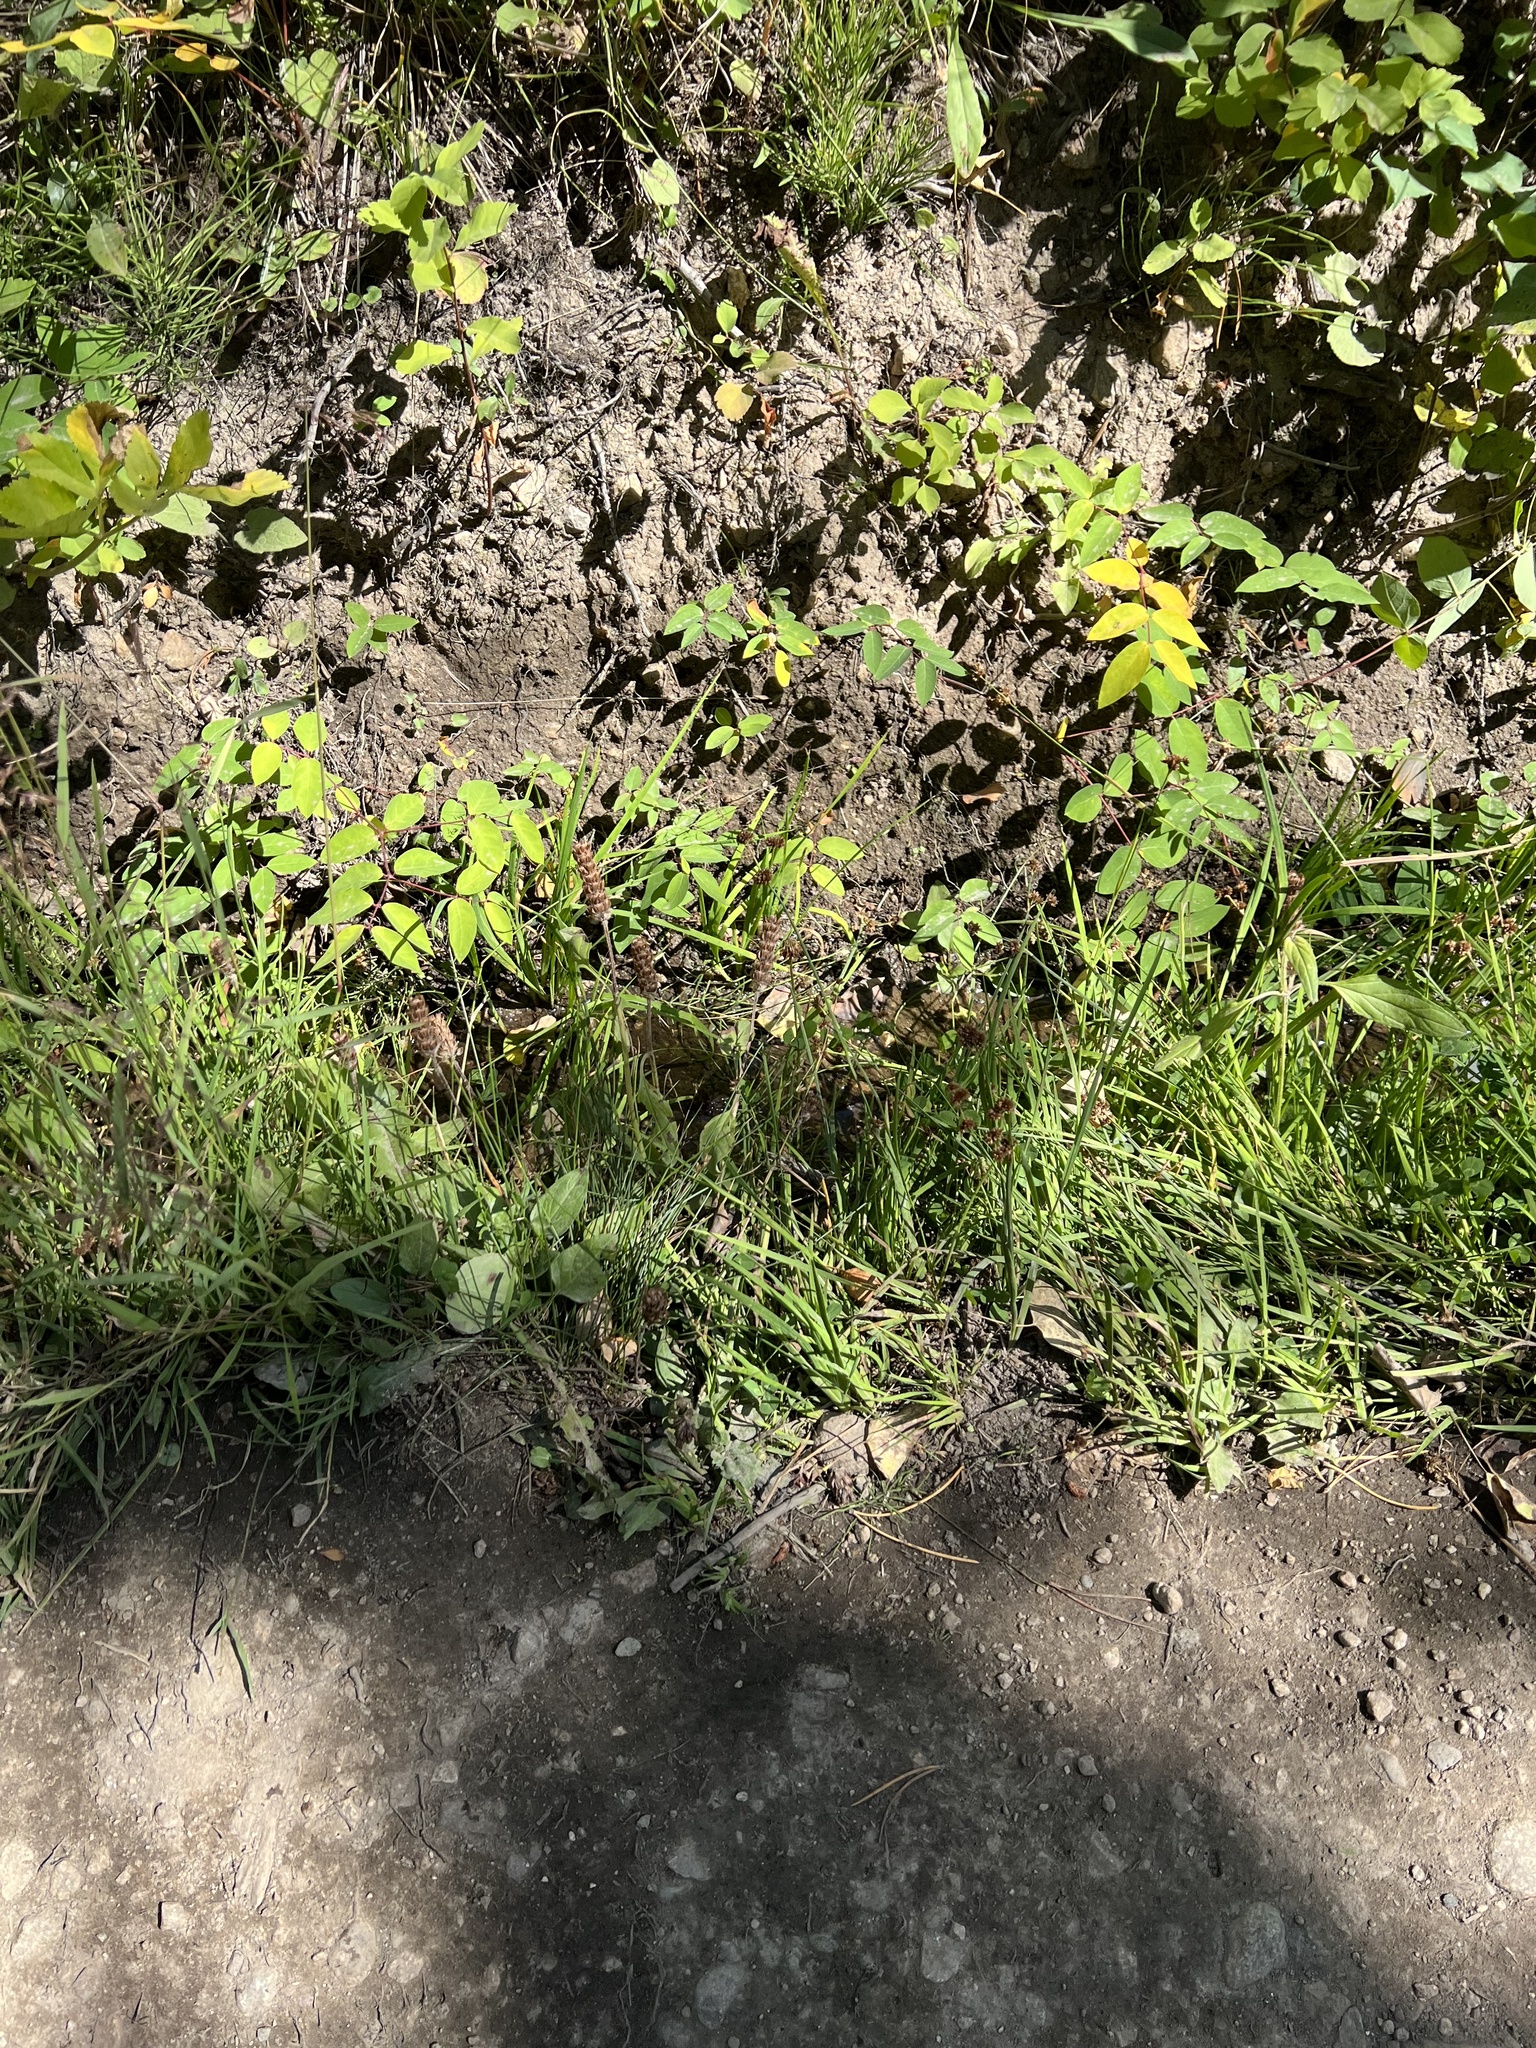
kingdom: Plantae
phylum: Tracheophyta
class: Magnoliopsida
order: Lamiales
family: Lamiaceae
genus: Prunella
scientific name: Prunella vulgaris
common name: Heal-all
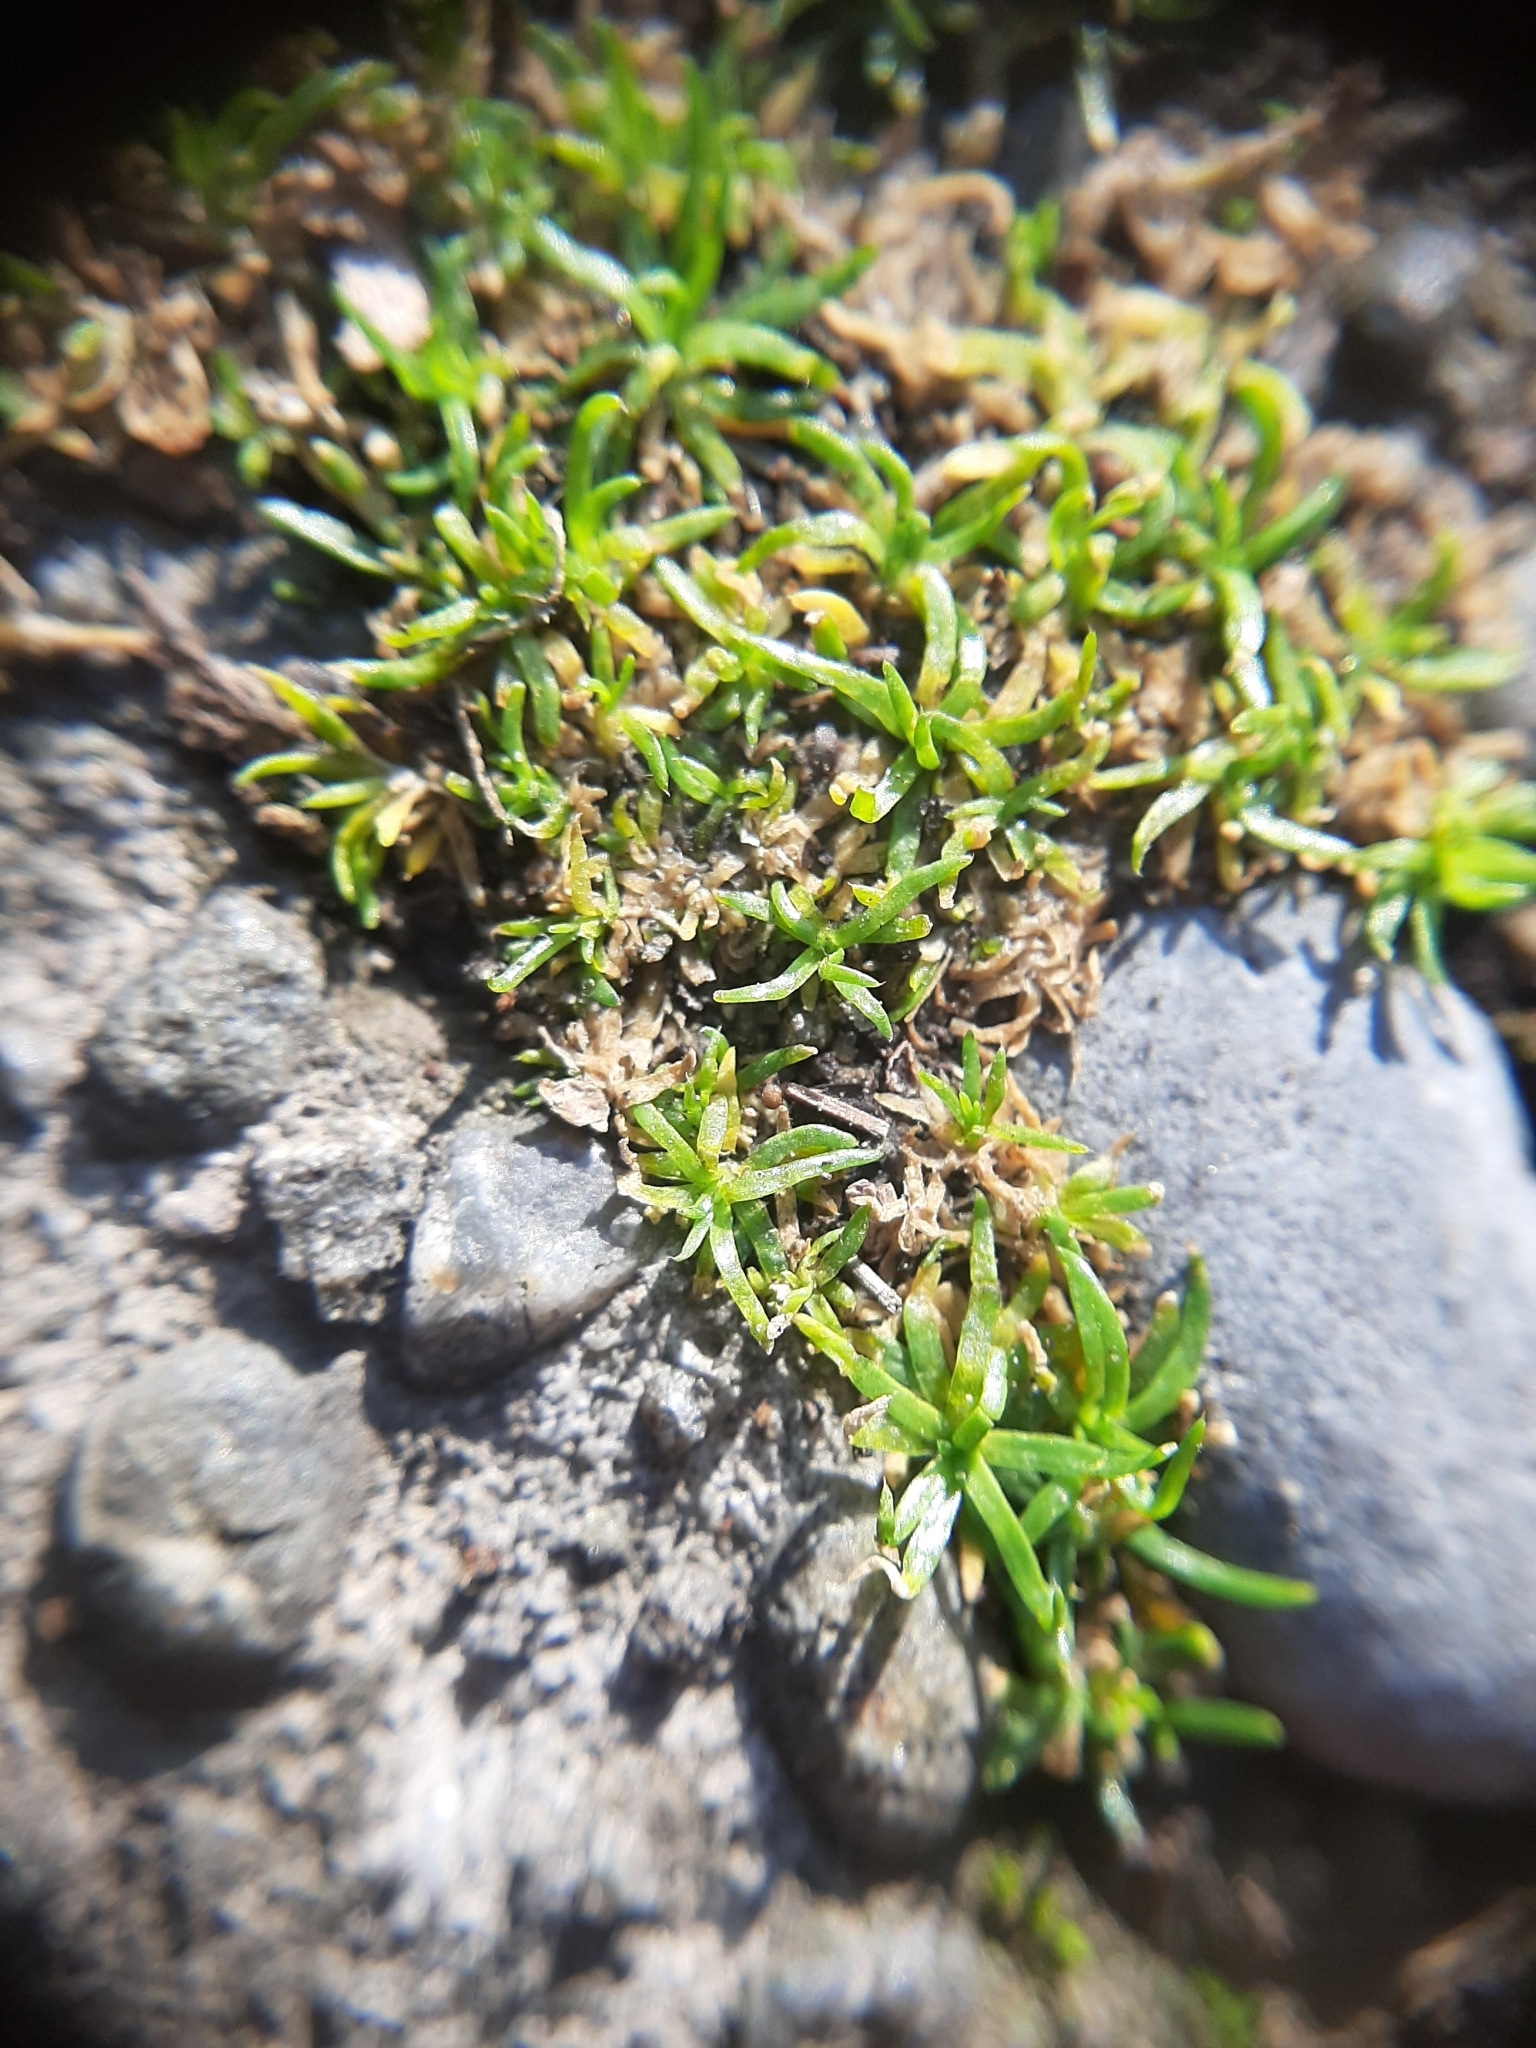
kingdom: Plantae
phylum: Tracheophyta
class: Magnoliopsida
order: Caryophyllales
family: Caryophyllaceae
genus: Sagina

━━━━━━━━━━━━━━━━

# SHORT EXERCISE
Please copy the listing word for word from the line with "family: Lamiaceae" through its last line, leaving out the pictures.

# TASK OUTPUT
family: Lamiaceae
genus: Prunella
scientific name: Prunella vulgaris
common name: Heal-all
kingdom: Plantae
phylum: Tracheophyta
class: Magnoliopsida
order: Caryophyllales
family: Caryophyllaceae
genus: Sagina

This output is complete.